Items from a dataset
####

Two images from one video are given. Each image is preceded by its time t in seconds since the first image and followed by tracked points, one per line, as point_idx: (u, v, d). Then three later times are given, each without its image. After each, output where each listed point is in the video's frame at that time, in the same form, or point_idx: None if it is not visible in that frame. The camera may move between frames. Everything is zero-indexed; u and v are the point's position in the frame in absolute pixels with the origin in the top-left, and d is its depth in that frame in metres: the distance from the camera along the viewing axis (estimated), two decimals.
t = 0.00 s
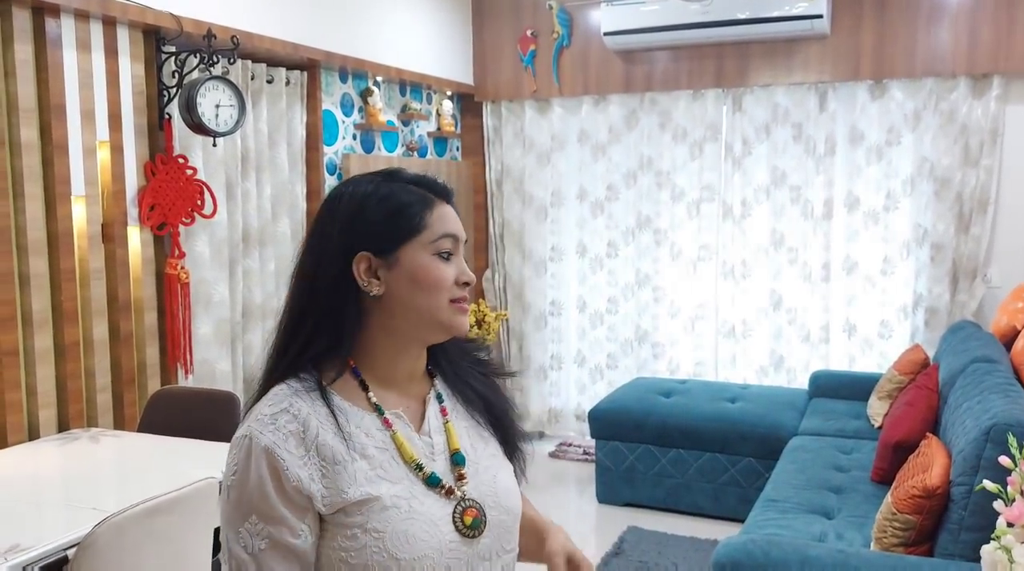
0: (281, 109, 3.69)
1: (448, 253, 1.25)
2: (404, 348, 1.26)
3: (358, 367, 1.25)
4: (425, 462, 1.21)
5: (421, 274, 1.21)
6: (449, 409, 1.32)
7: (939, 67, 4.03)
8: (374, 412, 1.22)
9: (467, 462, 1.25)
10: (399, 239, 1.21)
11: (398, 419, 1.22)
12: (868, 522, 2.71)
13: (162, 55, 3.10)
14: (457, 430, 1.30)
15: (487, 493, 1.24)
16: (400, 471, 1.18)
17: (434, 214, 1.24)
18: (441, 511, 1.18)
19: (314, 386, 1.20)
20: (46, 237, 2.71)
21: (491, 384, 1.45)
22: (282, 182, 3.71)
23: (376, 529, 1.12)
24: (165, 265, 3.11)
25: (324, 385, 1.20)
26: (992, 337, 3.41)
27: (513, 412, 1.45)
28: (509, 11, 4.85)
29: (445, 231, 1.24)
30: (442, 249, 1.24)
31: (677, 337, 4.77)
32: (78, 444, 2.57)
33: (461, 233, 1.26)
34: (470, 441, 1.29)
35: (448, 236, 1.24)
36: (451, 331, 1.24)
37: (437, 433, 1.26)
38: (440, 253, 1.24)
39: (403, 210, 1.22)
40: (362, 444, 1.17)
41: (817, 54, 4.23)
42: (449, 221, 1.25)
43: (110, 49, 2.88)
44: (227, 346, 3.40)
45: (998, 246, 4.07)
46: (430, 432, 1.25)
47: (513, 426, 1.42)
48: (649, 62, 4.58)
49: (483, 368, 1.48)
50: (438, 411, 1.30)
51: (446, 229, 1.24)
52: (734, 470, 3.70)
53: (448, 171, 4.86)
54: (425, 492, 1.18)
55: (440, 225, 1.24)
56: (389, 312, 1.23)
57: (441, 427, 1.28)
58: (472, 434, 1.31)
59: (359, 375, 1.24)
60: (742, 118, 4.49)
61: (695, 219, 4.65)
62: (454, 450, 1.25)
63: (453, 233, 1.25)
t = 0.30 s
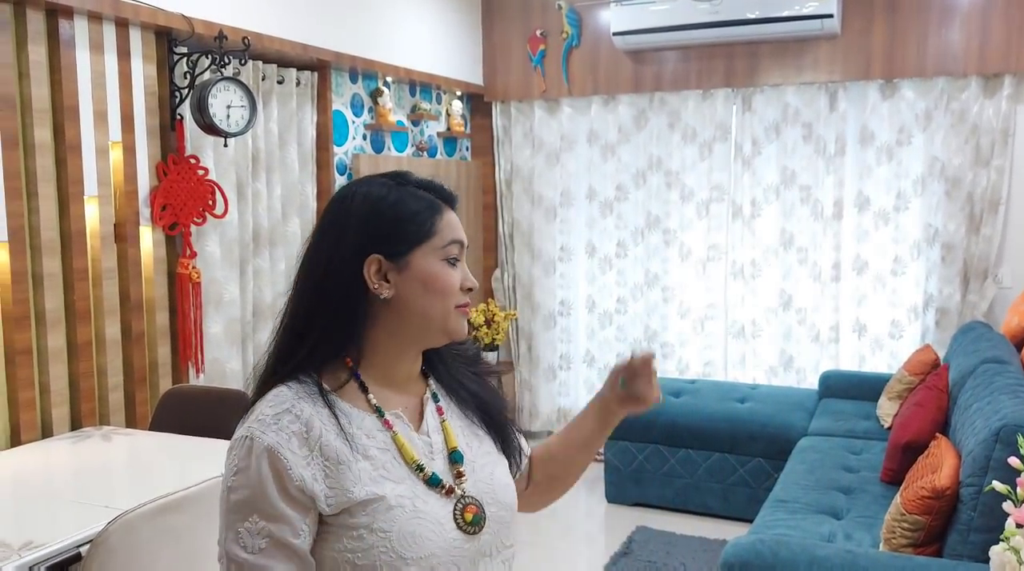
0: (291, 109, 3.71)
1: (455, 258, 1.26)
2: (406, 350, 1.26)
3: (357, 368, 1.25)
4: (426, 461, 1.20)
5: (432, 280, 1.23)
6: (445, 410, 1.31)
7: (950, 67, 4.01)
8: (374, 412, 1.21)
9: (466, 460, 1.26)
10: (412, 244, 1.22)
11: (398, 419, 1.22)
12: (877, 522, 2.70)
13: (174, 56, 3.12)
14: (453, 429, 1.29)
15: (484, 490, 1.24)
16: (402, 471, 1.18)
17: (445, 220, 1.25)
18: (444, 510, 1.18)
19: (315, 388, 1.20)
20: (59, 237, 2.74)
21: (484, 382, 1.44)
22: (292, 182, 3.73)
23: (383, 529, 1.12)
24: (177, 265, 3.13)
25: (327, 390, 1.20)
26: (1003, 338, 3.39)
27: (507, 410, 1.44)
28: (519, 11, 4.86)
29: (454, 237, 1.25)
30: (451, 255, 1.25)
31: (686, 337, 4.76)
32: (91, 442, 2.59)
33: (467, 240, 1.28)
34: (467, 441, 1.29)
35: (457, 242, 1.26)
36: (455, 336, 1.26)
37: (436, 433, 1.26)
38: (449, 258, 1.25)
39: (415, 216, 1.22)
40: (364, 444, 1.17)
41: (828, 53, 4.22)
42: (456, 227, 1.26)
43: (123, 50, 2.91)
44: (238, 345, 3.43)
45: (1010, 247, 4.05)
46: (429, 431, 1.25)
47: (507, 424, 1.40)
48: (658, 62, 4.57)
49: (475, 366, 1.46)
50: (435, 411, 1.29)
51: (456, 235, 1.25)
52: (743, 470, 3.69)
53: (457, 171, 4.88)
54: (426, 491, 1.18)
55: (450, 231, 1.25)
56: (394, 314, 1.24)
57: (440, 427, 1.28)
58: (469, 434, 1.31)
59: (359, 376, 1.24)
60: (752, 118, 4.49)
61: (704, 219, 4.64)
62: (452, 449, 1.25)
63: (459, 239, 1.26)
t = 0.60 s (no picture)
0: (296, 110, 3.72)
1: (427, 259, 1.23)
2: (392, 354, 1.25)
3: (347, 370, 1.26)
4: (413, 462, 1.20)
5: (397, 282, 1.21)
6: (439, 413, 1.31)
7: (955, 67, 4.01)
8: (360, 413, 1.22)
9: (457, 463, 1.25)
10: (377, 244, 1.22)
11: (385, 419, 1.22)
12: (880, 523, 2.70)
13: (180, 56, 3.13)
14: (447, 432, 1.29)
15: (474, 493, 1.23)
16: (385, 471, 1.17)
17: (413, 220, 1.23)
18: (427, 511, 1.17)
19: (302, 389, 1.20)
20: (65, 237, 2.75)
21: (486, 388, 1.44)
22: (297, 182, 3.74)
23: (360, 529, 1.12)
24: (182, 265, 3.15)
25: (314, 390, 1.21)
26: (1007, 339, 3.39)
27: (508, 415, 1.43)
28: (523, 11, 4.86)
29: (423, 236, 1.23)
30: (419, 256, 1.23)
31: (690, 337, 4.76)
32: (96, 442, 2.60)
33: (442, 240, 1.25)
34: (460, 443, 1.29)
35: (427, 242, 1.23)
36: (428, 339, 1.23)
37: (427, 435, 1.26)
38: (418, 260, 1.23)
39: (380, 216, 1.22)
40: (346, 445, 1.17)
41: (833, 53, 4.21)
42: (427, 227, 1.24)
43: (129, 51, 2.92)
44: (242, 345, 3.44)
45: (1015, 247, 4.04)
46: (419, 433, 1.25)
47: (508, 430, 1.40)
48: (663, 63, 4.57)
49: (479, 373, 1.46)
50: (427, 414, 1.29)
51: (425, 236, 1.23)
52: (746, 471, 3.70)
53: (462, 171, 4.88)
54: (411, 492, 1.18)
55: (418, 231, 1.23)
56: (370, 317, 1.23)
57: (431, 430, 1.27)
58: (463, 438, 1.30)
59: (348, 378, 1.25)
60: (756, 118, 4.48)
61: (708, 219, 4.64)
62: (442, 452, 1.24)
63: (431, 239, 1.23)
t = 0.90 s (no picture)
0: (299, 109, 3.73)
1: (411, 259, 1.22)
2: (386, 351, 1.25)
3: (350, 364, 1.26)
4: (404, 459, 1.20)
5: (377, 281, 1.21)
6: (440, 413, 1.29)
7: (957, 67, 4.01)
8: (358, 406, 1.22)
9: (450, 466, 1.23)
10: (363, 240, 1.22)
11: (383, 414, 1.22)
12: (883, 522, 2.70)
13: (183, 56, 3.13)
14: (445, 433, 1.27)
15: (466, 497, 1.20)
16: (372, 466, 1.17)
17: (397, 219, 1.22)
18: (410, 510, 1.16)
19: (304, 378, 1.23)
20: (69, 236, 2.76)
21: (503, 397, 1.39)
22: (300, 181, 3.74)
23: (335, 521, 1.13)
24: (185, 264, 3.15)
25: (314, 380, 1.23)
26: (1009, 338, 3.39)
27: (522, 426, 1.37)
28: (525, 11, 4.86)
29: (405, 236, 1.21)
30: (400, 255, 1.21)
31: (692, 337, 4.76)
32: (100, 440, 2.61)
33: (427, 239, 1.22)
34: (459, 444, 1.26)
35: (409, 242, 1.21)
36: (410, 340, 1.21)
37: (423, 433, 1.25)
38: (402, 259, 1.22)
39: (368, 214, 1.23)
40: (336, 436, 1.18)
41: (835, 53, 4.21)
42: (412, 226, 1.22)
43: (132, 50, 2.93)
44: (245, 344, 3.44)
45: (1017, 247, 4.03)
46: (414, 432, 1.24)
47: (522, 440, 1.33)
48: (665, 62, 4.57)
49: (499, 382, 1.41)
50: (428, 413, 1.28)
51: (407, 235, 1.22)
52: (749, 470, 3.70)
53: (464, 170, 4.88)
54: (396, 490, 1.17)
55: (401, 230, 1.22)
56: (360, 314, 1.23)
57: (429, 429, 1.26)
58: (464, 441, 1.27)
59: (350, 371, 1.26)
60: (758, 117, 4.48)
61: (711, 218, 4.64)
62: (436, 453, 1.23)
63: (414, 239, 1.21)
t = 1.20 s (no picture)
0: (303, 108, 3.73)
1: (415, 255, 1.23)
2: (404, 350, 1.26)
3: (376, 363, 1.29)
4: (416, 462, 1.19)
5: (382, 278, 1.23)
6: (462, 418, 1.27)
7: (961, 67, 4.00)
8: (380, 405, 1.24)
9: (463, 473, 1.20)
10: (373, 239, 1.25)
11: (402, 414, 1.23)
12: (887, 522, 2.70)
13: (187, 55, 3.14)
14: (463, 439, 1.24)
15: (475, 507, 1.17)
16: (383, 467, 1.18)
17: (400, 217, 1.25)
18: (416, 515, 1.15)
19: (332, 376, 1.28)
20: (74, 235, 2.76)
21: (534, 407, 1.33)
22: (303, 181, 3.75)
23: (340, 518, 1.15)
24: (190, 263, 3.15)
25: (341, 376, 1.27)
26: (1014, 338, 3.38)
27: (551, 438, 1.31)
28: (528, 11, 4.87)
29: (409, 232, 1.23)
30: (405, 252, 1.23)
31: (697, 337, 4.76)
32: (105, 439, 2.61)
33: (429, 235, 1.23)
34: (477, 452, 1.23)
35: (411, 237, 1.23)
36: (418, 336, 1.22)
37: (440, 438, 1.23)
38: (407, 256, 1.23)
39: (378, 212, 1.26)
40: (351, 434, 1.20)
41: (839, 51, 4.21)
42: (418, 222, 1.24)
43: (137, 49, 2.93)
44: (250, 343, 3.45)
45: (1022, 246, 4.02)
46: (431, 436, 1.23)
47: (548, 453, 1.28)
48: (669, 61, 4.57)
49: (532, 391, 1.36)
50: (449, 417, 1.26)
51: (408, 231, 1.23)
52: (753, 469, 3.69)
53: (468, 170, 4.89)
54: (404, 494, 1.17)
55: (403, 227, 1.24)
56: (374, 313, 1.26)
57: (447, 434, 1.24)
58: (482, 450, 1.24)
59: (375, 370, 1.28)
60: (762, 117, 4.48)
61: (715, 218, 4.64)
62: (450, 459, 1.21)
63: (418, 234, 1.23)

####

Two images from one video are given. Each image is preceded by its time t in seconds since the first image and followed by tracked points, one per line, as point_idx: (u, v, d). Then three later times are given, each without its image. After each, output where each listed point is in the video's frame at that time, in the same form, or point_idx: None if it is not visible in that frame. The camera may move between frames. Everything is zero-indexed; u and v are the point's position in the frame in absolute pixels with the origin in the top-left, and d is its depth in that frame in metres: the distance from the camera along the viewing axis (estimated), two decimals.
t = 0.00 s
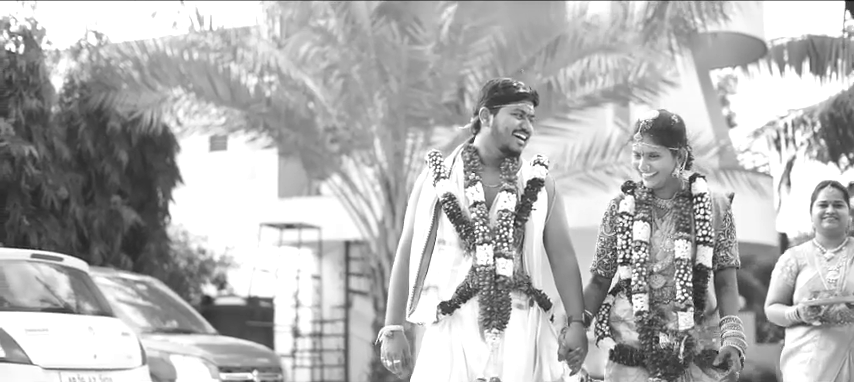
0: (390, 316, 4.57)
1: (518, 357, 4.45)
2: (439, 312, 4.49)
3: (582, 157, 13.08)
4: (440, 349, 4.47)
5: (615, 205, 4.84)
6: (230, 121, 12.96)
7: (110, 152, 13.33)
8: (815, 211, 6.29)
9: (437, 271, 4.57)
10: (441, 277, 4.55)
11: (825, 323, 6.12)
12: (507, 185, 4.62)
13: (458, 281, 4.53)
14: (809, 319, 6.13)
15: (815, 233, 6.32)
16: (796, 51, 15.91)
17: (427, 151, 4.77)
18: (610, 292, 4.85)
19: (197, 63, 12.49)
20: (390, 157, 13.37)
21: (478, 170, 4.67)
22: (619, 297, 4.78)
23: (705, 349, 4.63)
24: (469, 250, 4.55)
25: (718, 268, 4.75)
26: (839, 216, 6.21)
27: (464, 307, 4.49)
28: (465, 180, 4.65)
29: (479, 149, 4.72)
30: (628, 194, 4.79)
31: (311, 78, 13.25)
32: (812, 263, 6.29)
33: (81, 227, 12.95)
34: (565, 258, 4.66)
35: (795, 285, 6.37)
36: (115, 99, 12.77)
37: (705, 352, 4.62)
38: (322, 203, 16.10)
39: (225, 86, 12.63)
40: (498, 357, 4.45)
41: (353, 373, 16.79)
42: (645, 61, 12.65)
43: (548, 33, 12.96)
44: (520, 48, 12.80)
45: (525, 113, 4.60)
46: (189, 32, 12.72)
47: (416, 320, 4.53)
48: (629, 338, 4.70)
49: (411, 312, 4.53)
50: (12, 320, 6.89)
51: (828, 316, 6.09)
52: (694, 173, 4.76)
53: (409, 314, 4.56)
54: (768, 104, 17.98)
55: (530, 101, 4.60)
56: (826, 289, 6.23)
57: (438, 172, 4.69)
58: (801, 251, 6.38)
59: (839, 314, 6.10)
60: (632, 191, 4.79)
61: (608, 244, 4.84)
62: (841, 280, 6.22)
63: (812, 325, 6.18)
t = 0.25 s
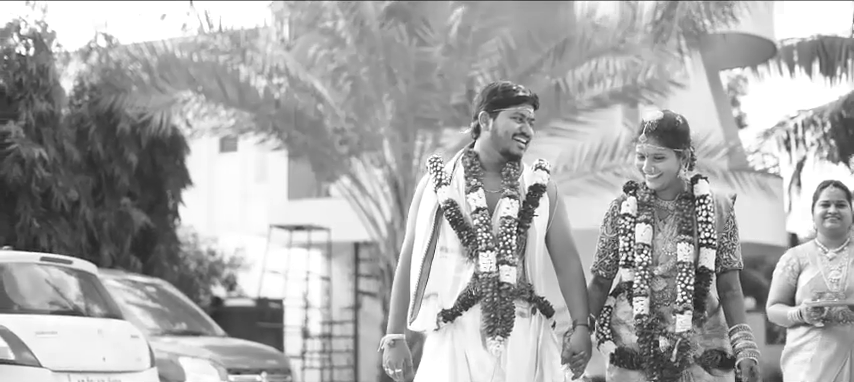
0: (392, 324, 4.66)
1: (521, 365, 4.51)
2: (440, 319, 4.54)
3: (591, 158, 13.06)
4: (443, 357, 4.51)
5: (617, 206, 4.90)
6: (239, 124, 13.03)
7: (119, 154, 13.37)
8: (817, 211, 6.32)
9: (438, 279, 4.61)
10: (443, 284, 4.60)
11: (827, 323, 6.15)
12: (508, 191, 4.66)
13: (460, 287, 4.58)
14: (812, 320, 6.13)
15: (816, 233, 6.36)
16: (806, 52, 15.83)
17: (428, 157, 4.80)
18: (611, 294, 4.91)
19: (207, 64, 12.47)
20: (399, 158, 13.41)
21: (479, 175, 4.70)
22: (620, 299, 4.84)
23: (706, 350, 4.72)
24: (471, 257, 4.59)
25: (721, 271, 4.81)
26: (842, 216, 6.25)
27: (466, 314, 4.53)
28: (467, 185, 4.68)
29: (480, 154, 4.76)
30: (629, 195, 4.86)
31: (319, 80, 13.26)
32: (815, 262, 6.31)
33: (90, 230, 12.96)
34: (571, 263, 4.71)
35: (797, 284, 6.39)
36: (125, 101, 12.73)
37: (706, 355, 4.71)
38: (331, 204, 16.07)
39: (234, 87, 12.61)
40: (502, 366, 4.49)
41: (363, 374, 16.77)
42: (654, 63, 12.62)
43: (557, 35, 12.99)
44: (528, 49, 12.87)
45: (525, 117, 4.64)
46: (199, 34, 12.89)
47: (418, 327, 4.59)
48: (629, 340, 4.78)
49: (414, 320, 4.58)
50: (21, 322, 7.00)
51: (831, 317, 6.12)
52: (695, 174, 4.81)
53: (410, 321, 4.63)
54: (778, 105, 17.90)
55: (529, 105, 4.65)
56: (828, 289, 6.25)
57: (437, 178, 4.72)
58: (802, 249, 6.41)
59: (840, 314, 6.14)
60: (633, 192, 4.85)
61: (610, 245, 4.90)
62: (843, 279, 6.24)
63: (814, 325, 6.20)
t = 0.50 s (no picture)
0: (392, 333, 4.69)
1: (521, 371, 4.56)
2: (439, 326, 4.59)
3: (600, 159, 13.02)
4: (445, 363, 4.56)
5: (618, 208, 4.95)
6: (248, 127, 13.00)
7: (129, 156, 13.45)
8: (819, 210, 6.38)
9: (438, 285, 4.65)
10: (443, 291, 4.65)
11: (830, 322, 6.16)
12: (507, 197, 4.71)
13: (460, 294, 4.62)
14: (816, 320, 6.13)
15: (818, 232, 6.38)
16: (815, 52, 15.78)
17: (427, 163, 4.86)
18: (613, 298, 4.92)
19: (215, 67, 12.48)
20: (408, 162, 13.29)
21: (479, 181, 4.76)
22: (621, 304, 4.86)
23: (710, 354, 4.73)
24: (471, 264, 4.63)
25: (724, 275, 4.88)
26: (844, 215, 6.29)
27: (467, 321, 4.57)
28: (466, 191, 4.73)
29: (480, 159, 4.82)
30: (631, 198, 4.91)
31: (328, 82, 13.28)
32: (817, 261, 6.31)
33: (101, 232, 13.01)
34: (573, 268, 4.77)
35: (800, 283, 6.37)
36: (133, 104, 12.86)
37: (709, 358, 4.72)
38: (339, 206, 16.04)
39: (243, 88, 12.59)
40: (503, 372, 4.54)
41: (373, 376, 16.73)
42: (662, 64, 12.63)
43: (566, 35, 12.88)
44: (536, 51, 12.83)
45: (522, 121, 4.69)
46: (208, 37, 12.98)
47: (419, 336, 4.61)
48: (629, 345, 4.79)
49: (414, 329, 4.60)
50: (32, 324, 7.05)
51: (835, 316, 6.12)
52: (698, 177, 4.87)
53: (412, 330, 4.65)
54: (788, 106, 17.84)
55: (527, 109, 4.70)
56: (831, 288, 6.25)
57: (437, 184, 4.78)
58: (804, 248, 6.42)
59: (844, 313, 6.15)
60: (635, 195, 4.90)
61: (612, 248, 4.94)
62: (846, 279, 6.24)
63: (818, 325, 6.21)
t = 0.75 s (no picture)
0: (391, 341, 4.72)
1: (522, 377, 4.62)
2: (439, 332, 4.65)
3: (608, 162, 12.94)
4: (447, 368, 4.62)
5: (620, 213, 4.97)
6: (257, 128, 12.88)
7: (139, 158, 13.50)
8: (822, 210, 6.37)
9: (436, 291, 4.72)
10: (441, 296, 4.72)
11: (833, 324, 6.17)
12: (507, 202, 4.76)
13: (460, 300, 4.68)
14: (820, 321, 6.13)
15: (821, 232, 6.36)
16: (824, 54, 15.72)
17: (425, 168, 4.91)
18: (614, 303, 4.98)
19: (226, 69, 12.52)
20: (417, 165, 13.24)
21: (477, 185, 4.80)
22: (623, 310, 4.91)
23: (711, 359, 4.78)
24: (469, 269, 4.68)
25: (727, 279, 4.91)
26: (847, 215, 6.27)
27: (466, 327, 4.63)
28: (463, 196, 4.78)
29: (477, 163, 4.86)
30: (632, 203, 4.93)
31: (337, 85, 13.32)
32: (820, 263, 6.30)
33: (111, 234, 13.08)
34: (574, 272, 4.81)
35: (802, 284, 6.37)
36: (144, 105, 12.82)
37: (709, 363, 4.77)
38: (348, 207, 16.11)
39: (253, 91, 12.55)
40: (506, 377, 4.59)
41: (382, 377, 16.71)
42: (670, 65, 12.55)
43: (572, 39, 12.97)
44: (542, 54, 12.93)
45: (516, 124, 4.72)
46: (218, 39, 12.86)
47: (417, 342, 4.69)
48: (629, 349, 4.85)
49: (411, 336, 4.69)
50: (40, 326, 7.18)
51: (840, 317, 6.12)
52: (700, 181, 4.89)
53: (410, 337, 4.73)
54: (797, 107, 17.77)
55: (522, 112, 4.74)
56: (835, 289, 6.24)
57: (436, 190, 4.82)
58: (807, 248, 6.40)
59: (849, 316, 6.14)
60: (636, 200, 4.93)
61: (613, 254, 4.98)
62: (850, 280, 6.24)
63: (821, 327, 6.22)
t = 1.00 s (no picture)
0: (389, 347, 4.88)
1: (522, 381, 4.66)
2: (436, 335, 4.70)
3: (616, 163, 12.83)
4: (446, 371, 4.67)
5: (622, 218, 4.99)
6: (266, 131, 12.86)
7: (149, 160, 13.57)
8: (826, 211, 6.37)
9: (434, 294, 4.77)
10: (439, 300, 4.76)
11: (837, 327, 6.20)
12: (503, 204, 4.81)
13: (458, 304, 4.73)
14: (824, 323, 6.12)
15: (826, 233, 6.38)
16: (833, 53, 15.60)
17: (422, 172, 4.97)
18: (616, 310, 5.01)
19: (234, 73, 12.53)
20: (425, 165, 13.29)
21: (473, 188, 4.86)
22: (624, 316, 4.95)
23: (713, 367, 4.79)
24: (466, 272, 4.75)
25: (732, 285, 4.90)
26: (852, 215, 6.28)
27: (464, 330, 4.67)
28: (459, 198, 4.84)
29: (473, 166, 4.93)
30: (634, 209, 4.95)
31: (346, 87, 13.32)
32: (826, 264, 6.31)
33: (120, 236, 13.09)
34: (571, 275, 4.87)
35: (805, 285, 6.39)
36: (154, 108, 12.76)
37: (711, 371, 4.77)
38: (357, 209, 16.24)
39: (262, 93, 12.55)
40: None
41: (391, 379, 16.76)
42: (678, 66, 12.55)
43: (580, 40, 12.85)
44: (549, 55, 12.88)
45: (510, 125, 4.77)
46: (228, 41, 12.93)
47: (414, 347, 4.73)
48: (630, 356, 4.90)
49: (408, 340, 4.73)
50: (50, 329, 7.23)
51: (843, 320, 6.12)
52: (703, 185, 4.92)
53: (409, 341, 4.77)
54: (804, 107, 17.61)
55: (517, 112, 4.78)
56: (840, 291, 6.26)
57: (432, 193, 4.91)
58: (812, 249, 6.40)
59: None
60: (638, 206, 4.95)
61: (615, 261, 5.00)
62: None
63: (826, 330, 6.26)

####

### Requirement
Beginning with the line that has "14: (457, 430, 1.30)" and ending with the line that has "40: (362, 444, 1.17)", set down the lines above exactly and include no others.

### Written response
14: (457, 430, 1.30)
15: (487, 493, 1.24)
16: (400, 471, 1.18)
17: (434, 214, 1.24)
18: (441, 511, 1.18)
19: (314, 386, 1.20)
20: (46, 237, 2.71)
21: (491, 384, 1.45)
22: (282, 182, 3.71)
23: (376, 529, 1.12)
24: (165, 265, 3.11)
25: (324, 385, 1.20)
26: (992, 337, 3.41)
27: (513, 412, 1.45)
28: (509, 11, 4.85)
29: (445, 231, 1.24)
30: (442, 249, 1.24)
31: (677, 337, 4.77)
32: (78, 444, 2.57)
33: (461, 233, 1.26)
34: (470, 441, 1.29)
35: (448, 236, 1.24)
36: (451, 331, 1.24)
37: (437, 433, 1.26)
38: (440, 253, 1.24)
39: (403, 210, 1.22)
40: (362, 444, 1.17)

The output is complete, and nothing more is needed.